- Opening Delimiter -

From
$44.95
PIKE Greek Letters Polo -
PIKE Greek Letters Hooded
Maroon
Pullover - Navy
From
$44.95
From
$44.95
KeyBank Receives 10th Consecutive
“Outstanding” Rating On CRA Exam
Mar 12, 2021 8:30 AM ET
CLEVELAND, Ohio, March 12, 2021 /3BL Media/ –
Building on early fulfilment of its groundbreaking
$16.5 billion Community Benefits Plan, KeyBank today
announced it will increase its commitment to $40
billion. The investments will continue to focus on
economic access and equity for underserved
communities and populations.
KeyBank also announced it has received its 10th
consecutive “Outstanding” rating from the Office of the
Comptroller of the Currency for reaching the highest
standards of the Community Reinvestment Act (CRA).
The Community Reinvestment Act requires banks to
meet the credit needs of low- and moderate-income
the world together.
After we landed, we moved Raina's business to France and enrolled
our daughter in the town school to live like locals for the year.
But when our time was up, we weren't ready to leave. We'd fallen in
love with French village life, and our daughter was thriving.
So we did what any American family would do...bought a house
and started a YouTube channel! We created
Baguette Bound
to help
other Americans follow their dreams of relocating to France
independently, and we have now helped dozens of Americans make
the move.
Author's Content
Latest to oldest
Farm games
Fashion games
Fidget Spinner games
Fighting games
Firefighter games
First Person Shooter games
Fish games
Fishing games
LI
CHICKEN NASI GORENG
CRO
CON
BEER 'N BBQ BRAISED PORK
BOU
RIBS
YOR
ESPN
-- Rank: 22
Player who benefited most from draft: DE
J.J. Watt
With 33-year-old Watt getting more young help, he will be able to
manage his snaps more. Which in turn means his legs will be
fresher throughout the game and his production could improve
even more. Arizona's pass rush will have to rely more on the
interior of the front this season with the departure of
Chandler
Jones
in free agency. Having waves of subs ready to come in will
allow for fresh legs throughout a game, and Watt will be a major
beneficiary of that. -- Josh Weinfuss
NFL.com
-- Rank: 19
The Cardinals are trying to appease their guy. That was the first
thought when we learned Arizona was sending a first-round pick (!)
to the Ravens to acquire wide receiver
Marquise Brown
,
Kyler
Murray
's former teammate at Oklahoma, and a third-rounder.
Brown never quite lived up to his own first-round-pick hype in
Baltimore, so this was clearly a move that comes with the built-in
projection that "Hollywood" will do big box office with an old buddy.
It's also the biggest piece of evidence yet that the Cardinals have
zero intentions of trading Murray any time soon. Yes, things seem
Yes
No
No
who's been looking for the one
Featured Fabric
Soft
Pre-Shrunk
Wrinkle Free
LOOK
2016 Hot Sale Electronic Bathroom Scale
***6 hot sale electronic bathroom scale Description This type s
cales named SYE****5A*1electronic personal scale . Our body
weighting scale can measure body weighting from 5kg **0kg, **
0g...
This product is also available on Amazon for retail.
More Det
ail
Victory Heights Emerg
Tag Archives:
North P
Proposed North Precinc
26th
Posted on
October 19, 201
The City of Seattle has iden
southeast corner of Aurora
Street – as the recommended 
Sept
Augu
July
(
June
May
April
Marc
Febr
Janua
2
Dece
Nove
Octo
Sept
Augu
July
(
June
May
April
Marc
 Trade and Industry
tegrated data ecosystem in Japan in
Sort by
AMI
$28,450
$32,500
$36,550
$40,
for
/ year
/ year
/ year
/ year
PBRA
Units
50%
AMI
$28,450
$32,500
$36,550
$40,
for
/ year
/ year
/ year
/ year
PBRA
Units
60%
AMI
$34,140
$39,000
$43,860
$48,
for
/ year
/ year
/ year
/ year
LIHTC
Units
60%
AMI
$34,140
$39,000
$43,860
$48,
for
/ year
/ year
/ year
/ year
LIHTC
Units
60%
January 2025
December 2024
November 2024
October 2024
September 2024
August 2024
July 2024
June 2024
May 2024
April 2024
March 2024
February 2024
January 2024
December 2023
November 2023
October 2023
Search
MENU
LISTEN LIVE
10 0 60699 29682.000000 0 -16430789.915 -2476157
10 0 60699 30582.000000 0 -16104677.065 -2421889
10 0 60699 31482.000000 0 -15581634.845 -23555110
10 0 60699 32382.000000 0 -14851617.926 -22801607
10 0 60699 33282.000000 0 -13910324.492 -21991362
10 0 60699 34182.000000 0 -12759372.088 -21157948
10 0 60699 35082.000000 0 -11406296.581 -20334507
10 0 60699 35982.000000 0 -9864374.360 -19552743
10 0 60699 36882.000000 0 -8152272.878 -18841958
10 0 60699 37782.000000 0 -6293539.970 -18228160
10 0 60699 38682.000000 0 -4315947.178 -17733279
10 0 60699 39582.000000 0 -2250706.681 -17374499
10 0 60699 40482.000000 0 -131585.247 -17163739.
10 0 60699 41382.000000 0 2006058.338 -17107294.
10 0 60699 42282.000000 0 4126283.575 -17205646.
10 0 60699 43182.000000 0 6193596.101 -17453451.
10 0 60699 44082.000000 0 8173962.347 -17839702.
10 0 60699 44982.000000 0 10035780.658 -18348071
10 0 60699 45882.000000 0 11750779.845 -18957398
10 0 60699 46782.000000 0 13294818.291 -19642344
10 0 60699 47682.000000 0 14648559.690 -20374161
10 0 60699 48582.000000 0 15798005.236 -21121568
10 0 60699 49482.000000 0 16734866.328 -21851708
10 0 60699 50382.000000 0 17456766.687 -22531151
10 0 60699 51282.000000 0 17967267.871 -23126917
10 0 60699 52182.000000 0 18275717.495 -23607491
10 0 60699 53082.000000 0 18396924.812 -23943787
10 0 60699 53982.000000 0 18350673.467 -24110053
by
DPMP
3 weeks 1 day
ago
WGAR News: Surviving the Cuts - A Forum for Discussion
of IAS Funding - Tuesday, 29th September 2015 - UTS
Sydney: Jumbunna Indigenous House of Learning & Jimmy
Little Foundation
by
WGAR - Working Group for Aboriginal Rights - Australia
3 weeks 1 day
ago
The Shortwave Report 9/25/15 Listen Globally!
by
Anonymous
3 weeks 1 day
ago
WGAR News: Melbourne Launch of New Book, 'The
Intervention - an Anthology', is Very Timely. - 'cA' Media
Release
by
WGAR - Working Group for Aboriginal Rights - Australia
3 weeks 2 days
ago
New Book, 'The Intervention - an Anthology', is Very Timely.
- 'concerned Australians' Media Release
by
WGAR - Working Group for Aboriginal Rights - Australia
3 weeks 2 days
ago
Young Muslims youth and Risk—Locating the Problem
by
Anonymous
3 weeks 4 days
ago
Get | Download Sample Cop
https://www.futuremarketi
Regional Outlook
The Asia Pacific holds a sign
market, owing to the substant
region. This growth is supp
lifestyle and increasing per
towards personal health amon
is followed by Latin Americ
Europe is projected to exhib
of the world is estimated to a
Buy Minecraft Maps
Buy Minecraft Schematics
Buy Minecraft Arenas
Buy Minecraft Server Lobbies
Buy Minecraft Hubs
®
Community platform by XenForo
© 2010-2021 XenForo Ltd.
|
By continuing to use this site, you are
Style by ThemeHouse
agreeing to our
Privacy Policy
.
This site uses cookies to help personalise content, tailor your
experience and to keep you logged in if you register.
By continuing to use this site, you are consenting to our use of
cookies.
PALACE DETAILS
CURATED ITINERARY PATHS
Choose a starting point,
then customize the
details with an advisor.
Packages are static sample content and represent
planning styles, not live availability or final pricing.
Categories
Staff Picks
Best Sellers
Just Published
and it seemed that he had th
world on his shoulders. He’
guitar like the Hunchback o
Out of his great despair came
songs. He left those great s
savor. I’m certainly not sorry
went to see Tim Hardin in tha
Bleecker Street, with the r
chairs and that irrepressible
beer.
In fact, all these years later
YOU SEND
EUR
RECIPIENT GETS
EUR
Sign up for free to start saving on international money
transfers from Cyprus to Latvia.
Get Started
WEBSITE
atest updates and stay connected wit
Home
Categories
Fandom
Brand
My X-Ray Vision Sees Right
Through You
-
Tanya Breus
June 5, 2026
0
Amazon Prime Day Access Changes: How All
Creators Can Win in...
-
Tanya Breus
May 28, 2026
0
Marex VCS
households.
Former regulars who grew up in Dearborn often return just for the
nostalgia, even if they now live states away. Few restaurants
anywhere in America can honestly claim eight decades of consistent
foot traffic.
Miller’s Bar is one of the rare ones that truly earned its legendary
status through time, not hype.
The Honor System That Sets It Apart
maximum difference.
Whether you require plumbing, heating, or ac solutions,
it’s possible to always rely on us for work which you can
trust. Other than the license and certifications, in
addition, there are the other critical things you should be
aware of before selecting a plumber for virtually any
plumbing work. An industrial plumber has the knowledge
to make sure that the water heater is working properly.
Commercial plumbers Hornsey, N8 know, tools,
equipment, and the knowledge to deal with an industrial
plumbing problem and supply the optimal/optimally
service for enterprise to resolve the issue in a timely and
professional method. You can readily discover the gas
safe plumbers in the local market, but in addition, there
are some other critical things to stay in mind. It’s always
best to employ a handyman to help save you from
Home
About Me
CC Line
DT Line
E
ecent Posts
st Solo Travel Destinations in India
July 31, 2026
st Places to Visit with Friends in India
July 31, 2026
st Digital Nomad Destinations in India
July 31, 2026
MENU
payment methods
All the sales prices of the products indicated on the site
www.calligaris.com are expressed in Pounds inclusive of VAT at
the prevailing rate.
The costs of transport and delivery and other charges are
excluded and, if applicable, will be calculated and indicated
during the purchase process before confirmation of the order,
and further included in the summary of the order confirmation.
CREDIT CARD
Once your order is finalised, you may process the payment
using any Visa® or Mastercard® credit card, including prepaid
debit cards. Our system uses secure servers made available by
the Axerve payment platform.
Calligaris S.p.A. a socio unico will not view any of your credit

- Closing Delimiter -

WHAT THE TASK REQUIRES: Edit the listing from its start up to and including the line with "Comptroller of the", replacing "KeyBank" with "Key Bank" and leaving everything else unchanged.

RESULT FOR THIS EXERCISE:
From
$44.95
PIKE Greek Letters Polo -
PIKE Greek Letters Hooded
Maroon
Pullover - Navy
From
$44.95
From
$44.95
Key Bank Receives 10th Consecutive
“Outstanding” Rating On CRA Exam
Mar 12, 2021 8:30 AM ET
CLEVELAND, Ohio, March 12, 2021 /3BL Media/ –
Building on early fulfilment of its groundbreaking
$16.5 billion Community Benefits Plan, Key Bank today
announced it will increase its commitment to $40
billion. The investments will continue to focus on
economic access and equity for underserved
communities and populations.
Key Bank also announced it has received its 10th
consecutive “Outstanding” rating from the Office of the
Comptroller of the Currency for reaching the highest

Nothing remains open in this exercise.